- **EXERCISE**:
Take the listing below and output it exactly, with no images.

- **RECORDS TO USE**:
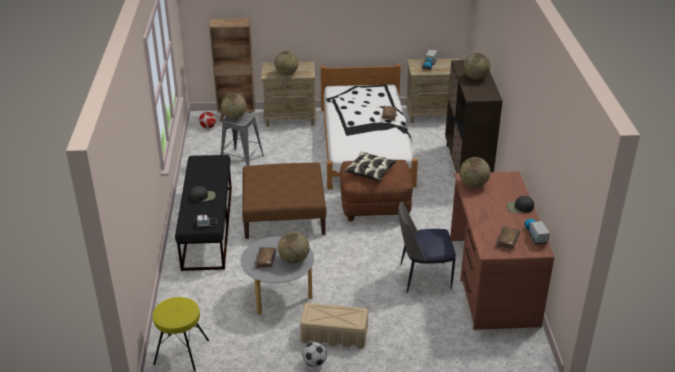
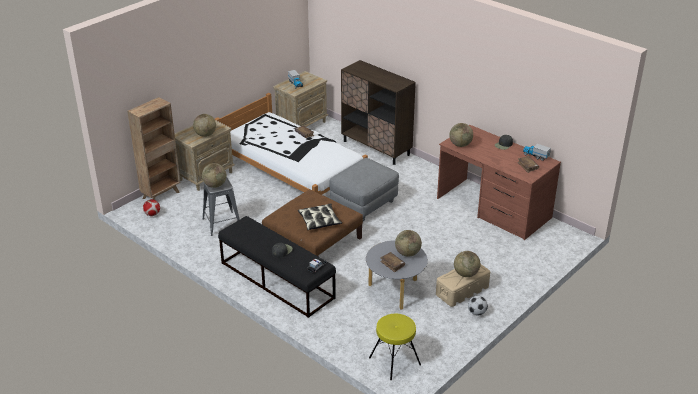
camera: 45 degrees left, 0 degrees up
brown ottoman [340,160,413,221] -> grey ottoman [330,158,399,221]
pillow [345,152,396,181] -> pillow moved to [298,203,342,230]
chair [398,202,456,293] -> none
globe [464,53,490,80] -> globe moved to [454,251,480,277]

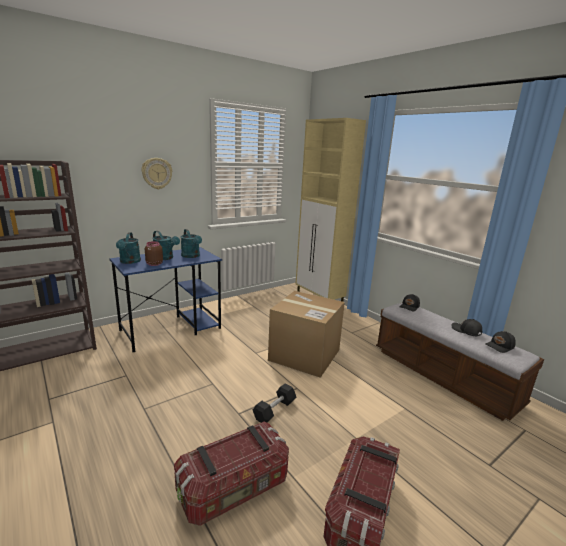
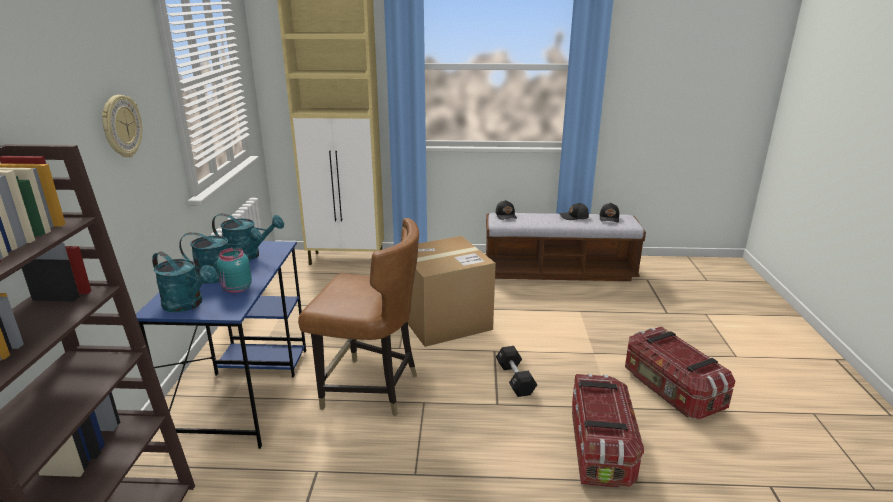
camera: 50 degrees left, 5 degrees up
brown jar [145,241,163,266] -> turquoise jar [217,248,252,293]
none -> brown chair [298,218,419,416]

- **THE COMPLETED TASK**:
camera: 45 degrees left, 0 degrees up
brown ottoman [340,160,413,221] -> grey ottoman [330,158,399,221]
pillow [345,152,396,181] -> pillow moved to [298,203,342,230]
chair [398,202,456,293] -> none
globe [464,53,490,80] -> globe moved to [454,251,480,277]

camera: 50 degrees left, 5 degrees up
brown jar [145,241,163,266] -> turquoise jar [217,248,252,293]
none -> brown chair [298,218,419,416]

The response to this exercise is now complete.